A cylindrical implosion platform for the study of highly magnetized plasmas at LMJ

TL;DR

This paper designs a cylindrical implosion platform at LMJ to study highly magnetized plasmas, demonstrating how laser-driven coil targets can generate and compress magnetic fields up to 25kT, significantly affecting plasma conditions.

Contribution

It introduces a novel experimental platform using laser-driven coils for magnetized implosions at LMJ, with detailed simulations and diagnostic strategies for observing magnetic field effects.

Findings

Initial B-field of 5T is compressed to 25kT during implosion.

Electron temperature increases from 1keV to 5keV under strong magnetization.

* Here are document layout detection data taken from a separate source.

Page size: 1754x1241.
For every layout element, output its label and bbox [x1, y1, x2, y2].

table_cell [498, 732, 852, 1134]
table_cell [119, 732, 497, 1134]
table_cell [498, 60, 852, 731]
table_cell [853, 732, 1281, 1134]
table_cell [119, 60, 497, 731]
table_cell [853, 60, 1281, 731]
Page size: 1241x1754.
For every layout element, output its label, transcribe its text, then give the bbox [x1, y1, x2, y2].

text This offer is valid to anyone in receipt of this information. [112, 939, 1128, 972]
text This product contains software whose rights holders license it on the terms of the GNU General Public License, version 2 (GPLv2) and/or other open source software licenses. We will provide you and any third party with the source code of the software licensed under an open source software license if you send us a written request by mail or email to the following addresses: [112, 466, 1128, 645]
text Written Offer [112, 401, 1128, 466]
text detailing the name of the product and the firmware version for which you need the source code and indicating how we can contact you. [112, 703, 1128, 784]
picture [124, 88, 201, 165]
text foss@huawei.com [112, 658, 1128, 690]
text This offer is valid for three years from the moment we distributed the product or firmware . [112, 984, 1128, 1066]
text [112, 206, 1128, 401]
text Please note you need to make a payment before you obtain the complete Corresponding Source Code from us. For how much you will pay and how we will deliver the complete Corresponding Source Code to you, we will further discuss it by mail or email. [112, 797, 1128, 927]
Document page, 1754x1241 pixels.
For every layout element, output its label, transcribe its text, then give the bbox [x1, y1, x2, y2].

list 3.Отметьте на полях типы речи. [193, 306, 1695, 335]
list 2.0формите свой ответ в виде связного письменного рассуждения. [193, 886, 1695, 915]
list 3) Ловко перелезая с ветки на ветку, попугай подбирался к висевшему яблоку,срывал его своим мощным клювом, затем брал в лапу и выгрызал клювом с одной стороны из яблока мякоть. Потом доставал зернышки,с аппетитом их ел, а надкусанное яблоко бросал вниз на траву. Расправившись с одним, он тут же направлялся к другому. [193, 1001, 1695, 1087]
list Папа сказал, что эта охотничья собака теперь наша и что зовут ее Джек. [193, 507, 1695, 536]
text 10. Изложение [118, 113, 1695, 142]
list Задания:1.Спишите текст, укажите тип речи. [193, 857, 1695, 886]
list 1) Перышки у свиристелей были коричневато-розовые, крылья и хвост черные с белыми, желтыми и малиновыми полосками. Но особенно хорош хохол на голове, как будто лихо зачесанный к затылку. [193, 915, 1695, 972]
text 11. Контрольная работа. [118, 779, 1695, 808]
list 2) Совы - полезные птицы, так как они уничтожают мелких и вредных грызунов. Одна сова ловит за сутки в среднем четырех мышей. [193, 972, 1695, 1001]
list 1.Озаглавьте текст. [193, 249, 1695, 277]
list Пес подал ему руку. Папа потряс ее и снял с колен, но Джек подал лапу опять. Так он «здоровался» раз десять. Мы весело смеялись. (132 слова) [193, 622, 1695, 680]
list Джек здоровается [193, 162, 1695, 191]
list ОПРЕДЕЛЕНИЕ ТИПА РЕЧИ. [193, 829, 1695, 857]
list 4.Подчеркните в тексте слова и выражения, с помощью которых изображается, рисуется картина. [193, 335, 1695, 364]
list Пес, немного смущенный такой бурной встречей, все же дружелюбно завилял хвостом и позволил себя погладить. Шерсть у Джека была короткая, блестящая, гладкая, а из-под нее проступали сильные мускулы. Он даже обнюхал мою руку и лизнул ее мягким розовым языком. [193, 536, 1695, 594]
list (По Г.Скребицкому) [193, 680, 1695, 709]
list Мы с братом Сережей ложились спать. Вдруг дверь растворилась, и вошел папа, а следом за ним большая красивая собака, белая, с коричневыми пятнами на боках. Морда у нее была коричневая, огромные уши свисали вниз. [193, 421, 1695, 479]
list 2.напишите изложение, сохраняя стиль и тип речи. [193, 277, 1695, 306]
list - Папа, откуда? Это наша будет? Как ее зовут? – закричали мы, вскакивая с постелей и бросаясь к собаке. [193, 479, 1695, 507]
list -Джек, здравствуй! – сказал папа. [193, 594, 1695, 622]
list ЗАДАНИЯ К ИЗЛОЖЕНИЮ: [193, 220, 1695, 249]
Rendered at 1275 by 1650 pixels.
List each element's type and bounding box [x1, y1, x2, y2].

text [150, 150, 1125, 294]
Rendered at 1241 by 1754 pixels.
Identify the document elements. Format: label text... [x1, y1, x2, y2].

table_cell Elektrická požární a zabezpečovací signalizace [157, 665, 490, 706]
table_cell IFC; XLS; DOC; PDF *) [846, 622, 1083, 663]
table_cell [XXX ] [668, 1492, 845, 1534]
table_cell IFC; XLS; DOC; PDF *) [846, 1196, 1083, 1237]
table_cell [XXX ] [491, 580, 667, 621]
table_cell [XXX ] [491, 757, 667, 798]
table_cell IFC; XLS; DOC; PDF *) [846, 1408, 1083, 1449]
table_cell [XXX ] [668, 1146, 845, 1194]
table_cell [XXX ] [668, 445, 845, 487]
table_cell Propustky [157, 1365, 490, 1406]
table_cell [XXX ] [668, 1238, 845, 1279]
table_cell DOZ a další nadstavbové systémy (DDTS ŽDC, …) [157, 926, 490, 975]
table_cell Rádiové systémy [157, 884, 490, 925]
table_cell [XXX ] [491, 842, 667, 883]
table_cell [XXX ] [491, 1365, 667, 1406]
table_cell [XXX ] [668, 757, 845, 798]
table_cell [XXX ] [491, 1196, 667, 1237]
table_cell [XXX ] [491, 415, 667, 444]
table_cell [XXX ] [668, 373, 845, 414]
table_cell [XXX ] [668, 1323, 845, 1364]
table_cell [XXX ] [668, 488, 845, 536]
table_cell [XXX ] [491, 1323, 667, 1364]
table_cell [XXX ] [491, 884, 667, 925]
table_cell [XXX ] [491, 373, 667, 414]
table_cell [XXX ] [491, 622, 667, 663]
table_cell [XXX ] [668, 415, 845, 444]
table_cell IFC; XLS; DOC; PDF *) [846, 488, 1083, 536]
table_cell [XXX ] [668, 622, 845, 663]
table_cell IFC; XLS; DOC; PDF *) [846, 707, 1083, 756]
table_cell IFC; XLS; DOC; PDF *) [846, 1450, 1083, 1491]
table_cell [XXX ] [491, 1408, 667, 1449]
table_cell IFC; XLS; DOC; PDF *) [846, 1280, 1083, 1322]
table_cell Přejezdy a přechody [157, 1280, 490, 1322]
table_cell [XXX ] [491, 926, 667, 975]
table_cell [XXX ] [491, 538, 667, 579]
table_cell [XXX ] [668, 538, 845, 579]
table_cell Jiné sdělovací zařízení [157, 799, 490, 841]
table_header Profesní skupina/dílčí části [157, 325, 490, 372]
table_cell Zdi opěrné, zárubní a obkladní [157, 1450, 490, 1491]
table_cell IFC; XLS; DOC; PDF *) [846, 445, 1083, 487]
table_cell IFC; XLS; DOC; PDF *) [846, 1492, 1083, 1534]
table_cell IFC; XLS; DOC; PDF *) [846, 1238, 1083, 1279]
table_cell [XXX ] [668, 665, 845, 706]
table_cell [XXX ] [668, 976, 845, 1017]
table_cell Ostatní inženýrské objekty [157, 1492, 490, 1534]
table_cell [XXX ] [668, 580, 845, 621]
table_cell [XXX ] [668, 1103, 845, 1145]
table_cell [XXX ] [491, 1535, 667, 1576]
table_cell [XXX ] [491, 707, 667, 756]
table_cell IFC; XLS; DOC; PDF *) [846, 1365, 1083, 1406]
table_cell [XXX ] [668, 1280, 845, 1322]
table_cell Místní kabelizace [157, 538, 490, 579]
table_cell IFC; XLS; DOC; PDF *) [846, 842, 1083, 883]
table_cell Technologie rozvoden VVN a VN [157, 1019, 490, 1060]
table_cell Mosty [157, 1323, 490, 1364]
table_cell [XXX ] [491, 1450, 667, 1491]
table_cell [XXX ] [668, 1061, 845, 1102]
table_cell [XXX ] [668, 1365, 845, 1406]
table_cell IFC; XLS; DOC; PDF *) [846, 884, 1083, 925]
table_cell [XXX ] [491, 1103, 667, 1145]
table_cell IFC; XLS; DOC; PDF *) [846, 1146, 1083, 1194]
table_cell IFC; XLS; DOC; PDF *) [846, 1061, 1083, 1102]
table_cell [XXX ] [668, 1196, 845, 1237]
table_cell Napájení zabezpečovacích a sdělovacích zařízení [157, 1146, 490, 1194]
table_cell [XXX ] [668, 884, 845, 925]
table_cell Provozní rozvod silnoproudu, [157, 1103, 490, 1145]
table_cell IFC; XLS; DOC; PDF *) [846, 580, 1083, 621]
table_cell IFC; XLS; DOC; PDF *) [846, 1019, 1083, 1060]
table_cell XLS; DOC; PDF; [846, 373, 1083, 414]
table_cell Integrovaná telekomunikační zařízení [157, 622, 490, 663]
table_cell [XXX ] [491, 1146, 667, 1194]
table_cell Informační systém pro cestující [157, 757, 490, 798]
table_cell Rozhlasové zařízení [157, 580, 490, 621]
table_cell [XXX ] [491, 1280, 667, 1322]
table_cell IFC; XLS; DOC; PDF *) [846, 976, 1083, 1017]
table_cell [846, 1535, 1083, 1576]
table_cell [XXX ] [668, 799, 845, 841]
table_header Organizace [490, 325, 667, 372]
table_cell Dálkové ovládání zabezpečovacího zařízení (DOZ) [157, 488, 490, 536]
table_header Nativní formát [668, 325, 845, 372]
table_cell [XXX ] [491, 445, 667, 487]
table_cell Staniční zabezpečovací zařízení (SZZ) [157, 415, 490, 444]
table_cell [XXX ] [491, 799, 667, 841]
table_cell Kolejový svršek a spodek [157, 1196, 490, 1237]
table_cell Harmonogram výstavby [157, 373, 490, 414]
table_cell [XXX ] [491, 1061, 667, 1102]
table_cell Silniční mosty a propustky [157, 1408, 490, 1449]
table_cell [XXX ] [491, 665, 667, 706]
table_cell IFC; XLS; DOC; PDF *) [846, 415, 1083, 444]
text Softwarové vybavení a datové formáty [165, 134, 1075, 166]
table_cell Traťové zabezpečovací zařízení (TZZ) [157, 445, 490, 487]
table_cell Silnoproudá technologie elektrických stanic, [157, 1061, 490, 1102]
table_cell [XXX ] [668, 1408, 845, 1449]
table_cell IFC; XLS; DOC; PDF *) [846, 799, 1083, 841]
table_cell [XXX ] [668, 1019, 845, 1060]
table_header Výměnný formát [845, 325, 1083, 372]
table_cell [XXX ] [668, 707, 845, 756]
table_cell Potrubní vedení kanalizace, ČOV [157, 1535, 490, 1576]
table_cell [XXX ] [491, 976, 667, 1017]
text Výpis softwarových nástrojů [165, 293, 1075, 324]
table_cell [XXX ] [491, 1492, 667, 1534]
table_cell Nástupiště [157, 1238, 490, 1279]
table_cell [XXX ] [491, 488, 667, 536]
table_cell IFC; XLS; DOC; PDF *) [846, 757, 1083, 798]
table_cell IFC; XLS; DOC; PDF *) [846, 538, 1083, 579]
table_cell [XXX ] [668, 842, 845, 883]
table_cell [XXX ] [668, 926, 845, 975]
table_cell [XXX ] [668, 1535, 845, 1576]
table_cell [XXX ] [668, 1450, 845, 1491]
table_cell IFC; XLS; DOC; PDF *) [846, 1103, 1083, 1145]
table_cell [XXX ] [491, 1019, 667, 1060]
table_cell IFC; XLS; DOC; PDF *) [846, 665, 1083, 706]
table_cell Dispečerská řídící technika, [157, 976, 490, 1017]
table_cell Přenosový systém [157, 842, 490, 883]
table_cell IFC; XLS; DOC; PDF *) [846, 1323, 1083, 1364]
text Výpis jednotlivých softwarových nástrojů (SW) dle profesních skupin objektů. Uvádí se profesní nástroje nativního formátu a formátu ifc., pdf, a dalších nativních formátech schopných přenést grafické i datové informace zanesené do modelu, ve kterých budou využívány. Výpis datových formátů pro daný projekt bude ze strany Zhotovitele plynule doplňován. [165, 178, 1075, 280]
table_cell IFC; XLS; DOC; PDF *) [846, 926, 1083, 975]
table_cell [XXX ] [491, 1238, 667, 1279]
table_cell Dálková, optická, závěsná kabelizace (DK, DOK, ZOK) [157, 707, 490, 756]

Plasma density decreases from 40gcc to 7gcc with magnetic compression.

Abstract

Investigating the potential benefits of the use of magnetic fields in Inertial Confinement Fusion (ICF) experiments has given rise to new experimental platforms like the Magnetized Liner Inertial Fusion (MagLIF) approach at the Z-machine (Sandia National Laboratories), or its laser-driven equivalent at OMEGA (Laboratory for Laser Energetics). Implementing these platforms at MJ-scale laser facilities, such as the Laser MegaJoule (LMJ) or the National Ignition Facility (NIF), is crucial to reaching self-sustained nuclear fusion and enlarges the level of magnetization that can be achieved through a higher compression. In this paper, we present a complete design of an experimental platform for magnetized implosions using cylindrical targets at LMJ. A seed magnetic field is generated along the axis of the cylinder using laser-driven coil targets, minimizing debris and increasing diagnostic access compared with pulsed power field generators. We present a comprehensive simulation study of the initial B-field generated with these coil targets, as well as 2-dimensional extended magneto-hydrodynamics (MHD) simulations showing that a 5T initial B-field is compressed up to 25kT during the implosion. Under these circumstances, the electrons become magnetized, which severely modifies the plasma conditions at stagnation. In particular, in the hot spot the electron temperature is increased (from 1keV to 5keV) while the density is reduced (from 40gcc to 7gcc). We discuss how these changes can be diagnosed using X-ray imaging and spectroscopy, and particle diagnostics. We propose the simultaneous use of two dopants in the fuel (Ar and Kr) to act as spectroscopic tracers. We show that this introduces an effective spatial resolution in the plasma which permits an unambiguous observation of the B-field effects. Additionally, we present a plan for future experiments of this kind at LMJ.